In Today’s Deep Space Extra… Now that Congress has the FY 2021 President’s Budget Request (PBR) for NASA, intended to accelerate work on returning to the surface of the Moon with human explorers in 2024, the space agency and lawmakers must come to terms with the White House request that also proposes significant cuts to national science and other discretionary funding. NASA announces plans to hire more astronauts. SpaceX appears closer to a test launch of the Crew Dragon to the International Space Station (ISS) with astronauts.
Human Space Exploration
Wanted: Moon and Mars explorers. NASA starts the recruiting process for next wave of astronauts
GeekWire.com (2/11): NASA has designated March to receive applications for a new wave of astronaut aspirants. The application process has been shifted to an online process. Though it’s not clear how many NASA will ultimately offer opportunities to undergo basic training in mid-2021, the newcomers will have opportunities to explore the surface of the Moon as well as live work on NASA and or commercial spacecraft in Earth orbit. Then, there is a possibility for exploring Mars.

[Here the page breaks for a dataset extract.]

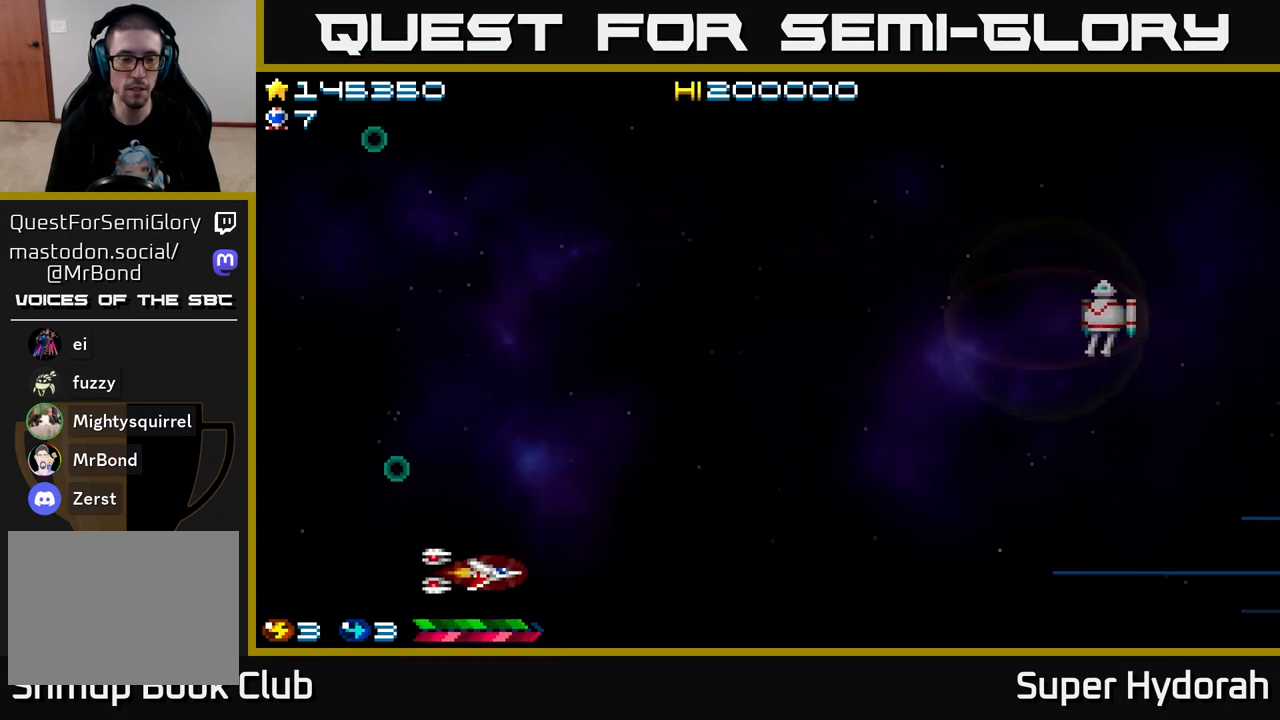
{"buttons": ["DPAD_UP"], "left_stick": "center", "events": [[17, "DPAD_UP", "down"], [483, "DPAD_RIGHT", "up"]]}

NASA confirms Crew Dragon almost ready, mostly paperwork left
Ars Technica (2/11): SpaceX’s Crew Dragon could be ready to liftoff with NASA astronauts Doug Hurley and Bob Behnken on a test flight to the International Space Station (ISS) in early May and possibly sooner as part of the final stages of efforts by the company to achieve certification under NASA’s Commercial Crew Program. The spacecraft itself is expected to arrive at its Kennedy Space Center (KSC) launch site in Florida this month. Still to come are parachute tests and a final analysis of the launch abort test carried out by SpaceX in January. Also NASA is assessing whether plans for a week-long stay at the Space Station by Behnken and Hurley could be extended to provide more crew.
NASA soars and others plummet in Trump’s budget proposal
Scientific American (2/11): U.S. research on artificial intelligence (AI) and quantum computing would see dramatic boosts in funding for 2021, under a proposed budget released by the White House on 10 February. The budget request issued by President Donald Trump makes cuts across most science agencies for the 2021 fiscal year, which begins on 1 October 2020. Although Congress has repeatedly rebuffed such requests for cuts—and has, in fact, increased science spending in the enacted budgets—the 132-page document from the White House offers a view into the administration’s priorities and ambitions leading up to the November election.
Mysterious ‘fast radio bursts’ from deep space repeat themselves every 16 days
Space.com (2/11): The source of fast radio bursts, discovered in 2007, has been a mystery. Now the mystery has deepened with the discovery of a powerful burst signal that seems to repeat regularly, every 16 days, according to research recently published in the journal Nature.
The greatest challenge for the space community talent
SpaceNews.com (2/10): Despite the technical and political obstacles, a major challenge for advancing a range of commercial opportunities in space is establishing and maintaining a sufficiently skilled workforce. Assessed at more than $400 million in 2018, the global space economy could top $1 trillion in two decades, according to economic forecasters. “Realizing the trillion-dollar space economy hinges on something here on Earth: talent. To be blunt, there is not enough of it,” writes Thomas Zelibor, CEO of the nonprofit Space Foundation.
Former NASA spaceflight chief now consulting with SpaceX
Spaceflightnow.com (2/11): William Gerstenmaier, who departed NASA in Mid-2019 as associate administrator for Human Exploration and Operations, has signed on as a consultant to SpaceX. “Gerst,” as he is known to associates, had a lengthy and rich history with NASA in human spaceflight. His management experience with the space agency, dating back to 1977, included the assembly of the International Space Station (ISS) and kicking off what later this year will be 20 years of a continuous human presence aboard the orbiting science lab. Currently, SpaceX is working to certify the Crew Dragon for the regularly scheduled transportation of astronauts to and from the ISS, something NASA has not been able to do since the shuttle fleet was retired in 2011.
Exclusive: Strange Russian spacecraft shadowing U.S. spy satellite, General says
Time (2/10): A pair of Russian satellites are tailing a multibillion-dollar U.S. spy satellite hundreds of miles above the Earth’s surface, a top U.S. military commander tells TIME, underscoring a growing threat to America’s dominance in space-based espionage and a potentially costly new chapter in Washington’s decades-long competition with Moscow. Gen. John “Jay” Raymond, commander of the newly minted U.S. Space Force, says the Russian spacecraft began maneuvering toward the American satellite shortly after being launched into orbit in November, at times creeping within 100 miles of it. “We view this behavior as unusual and disturbing,” Raymond says. “It has the potential to create a dangerous situation in space.” Raymond says the U.S. government has expressed concern to Moscow through diplomatic channels.